L’USDT étant indexé 1:1 sur le dollar, le gain par transaction se chiffre généralement en quelques centimes, mais « montant faible » ne veut pas dire « pas de déclaration ». La question sur les actifs numériques en haut du formulaire 1040 (« At any time during 2025, did you…dispose of a digital asset? ») doit recevoir une réponse honnête. Une omission peut en elle-même déclencher un risque de contrôle fiscal.
Que faut-il enregistrer
Pour chaque paiement effectué avec une carte USDT, il est recommandé de conserver les informations suivantes :
- Coût d’acquisition (cost basis) : le montant en dollars payé lors de l’achat initial de ces USDT
- Date de la dépense et valeur en dollars : le cours USDT/USD au moment de la transaction
- Écart : valeur en dollars au moment de la dépense − coût d’acquisition de la part correspondante = plus-value / moins-value en capital
- Durée de détention : moins d’un an = court terme (imposé au taux normal sur le revenu), un an ou plus = long terme (0/15/20 %)
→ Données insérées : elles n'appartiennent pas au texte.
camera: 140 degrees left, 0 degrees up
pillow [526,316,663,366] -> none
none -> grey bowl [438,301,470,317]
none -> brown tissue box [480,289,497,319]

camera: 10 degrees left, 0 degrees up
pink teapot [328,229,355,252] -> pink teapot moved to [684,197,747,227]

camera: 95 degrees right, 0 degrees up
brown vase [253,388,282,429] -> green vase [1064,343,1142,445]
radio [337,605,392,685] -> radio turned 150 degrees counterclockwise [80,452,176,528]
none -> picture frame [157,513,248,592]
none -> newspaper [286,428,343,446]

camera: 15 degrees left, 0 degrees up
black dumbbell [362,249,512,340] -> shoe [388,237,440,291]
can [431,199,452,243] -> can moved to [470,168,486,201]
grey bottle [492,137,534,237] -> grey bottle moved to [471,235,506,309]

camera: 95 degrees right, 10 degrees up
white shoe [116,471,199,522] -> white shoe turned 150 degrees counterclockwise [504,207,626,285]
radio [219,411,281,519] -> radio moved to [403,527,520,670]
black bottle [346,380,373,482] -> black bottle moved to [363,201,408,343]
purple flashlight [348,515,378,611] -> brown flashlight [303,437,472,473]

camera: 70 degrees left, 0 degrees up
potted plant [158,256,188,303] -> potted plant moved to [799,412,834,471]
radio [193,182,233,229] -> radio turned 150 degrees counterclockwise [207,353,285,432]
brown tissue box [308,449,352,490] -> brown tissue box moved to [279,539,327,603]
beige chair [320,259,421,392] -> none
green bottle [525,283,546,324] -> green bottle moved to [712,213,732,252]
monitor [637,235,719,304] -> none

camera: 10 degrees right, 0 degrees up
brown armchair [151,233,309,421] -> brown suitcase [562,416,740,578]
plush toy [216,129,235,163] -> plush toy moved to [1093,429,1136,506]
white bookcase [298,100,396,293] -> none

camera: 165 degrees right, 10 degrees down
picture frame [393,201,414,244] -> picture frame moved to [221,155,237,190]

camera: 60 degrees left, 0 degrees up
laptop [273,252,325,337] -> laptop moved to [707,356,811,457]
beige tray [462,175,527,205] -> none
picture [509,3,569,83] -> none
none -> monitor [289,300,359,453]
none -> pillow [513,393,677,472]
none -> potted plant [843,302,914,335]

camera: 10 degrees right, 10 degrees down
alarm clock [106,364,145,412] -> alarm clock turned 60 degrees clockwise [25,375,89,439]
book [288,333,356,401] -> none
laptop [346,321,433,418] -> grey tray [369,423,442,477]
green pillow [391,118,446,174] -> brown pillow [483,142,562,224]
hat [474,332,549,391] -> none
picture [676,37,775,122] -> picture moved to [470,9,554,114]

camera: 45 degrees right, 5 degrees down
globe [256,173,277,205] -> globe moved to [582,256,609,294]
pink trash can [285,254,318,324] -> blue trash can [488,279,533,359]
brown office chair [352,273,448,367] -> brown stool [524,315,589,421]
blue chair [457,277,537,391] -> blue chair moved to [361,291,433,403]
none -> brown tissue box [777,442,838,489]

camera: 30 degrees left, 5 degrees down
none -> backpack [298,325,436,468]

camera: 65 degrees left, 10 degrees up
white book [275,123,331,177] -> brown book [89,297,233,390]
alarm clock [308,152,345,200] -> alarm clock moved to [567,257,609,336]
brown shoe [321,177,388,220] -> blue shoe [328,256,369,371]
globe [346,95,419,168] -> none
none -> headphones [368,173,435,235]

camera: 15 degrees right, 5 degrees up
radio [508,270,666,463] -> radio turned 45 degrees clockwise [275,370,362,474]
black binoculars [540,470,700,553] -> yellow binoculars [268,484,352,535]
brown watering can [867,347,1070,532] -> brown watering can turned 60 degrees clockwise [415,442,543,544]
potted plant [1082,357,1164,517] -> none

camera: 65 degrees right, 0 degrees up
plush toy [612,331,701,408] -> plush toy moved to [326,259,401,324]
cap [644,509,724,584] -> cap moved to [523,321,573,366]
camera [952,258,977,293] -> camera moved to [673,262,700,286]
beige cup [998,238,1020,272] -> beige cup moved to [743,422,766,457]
En fin d’année, chaque cession doit être listée dans le Form 8949, puis regroupée dans le Schedule D. Si vous effectuez plusieurs centaines de petites dépenses par an, le faire manuellement est quasiment impossible — l’approche courante consiste à utiliser des outils comme CoinTracker, Koinly ou TokenTax, qui se connectent aux exports CSV des exchanges et des émetteurs de carte pour générer automatiquement le 8949.
Différences pratiques selon les cartes
- Coinbase Card et autres cartes conformes émises aux États-Unis : l’émetteur génère généralement directement un 1099-DA ou un export de transactions, ce qui facilite l’intégration avec les logiciels fiscaux. Voir l’évaluation de Coinbase Card.
- Crypto.com Visa : dispose également d’un rapport fiscal version américaine, mais l’export doit être fait manuellement dans l’application. Voir Crypto.com Visa.